Desde lo alto, el cuadro sería magnífico si el agua no tuviera por compañero al terrorífico aquilón, el viento procedente del norte, que congela y desestabiliza con una demoníaca constancia la pobre jaula. En sus brazos, Moira es zarandeada como una insignificante pluma, polvo obligado a soportar la ira del señor de los vientos. Un pavor emético invade su cabeza y su cuerpo. Con los ojos desorbitados, encorvada, jadeando, transida, susurra una plegaria ante los aires furiosos.
—¡Ogmios! ¡San Miguel! —murmura entre convulsiones, con la voz quebrada—. Alma de esta montaña, que venciste a los abismos del Mal, te lo ruego, llévame lejos de estos cielos… ¡Libérame de las cadenas que me atan a esta roca! Te lo suplico, ahórrale a Román la prueba de mis suplicios y la de la vana esperanza… Espíritu poderoso, que siempre has velado por mi vida, ocúpate de mi muerte… Mi existencia ya no es sino una cárcel impura y seguirá siéndolo aunque abjure. Tú, que lo sabes todo, lo sabes… No quiero renegar de la tierra, de modo que solo me queda el cielo. Pídele al viento que estrelle esta jaula contra las rocas… ¡Desgarra este cuerpo que abandono por propia voluntad y atrapa mi alma para conducirla fuera del tiempo, a otro cuerpo, a otro mundo donde pueda amar a Román!, Moira no puede reprimir el llanto, pero no llora por su suerte, ni por el dolor que le muele los huesos.
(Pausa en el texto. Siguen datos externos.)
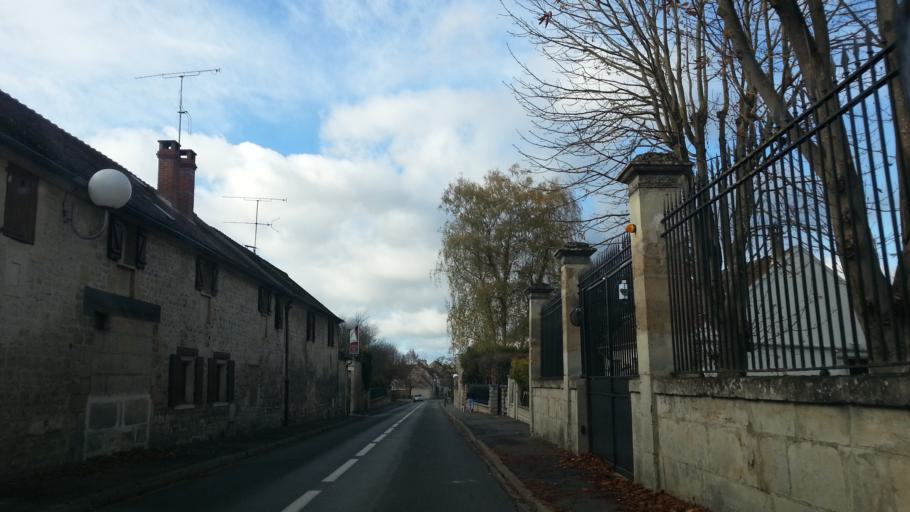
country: FR
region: Picardie
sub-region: Departement de l'Oise
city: Gouvieux
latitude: 49.1879
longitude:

Sus lágrimas son lágrimas de esperanza. El aquilón sopla más fuerte con la llegada de la noche y de la lluvia, y Moira se alegra, pues el zarandeado balancín parece anunciarle su muerte sobre las piedras del Monte. El viento le habla a través de su vehemencia, pero se niega a matarla. Tal vez la noche se digne satisfacerla. La bruma de la iglesia desciende hacia ella, la envuelve en un sudario húmedo, un cuervo la roza con las alas. Después la asaltan las tinieblas.
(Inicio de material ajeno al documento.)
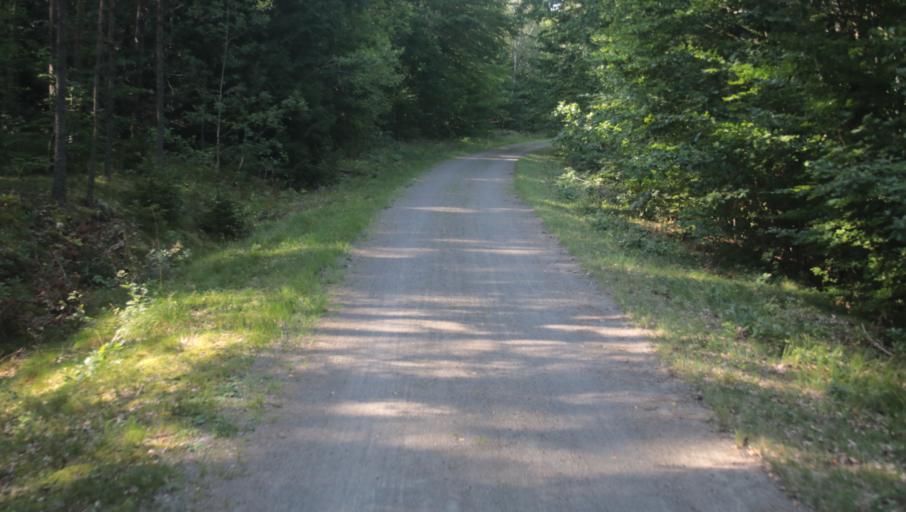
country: SE
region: Blekinge
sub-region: Karlshamns Kommun
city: Svangsta
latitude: 56.2824
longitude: 14.7538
—Moira, te hago de nuevo la pregunta: ¿accedes a abjurar de la falsa religión de tus ancestros para abrazar públicamente la única fe verdadera?
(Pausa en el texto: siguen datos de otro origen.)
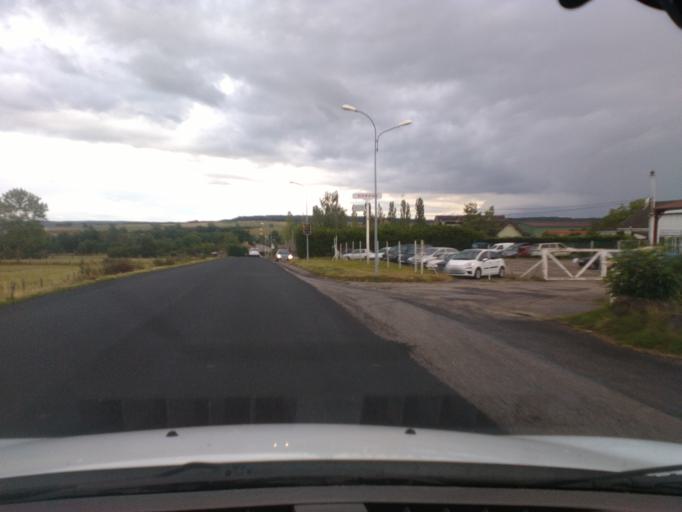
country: FR
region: Lorraine
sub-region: Departement de Meurthe-et-Moselle
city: Vezelise
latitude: 48.4002
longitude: 6.1355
Antevíspera de la Ascensión. Al amanecer, los soldados han llevado la jaula a tierra firme. Moira estaba desvanecida, empapada de lluvia, pero viva. El enviado de Ricardo ha ordenado sacarla del calabozo y atarla a la viga, en el suelo, en espera de que vuelva en sí. Su cuerpo estaba tumefacto, sus manos, pegadas a los barrotes, tenían un color púrpura, igual que su rostro. Entre crujidos de huesos, la han extraído y la han atado de nuevo.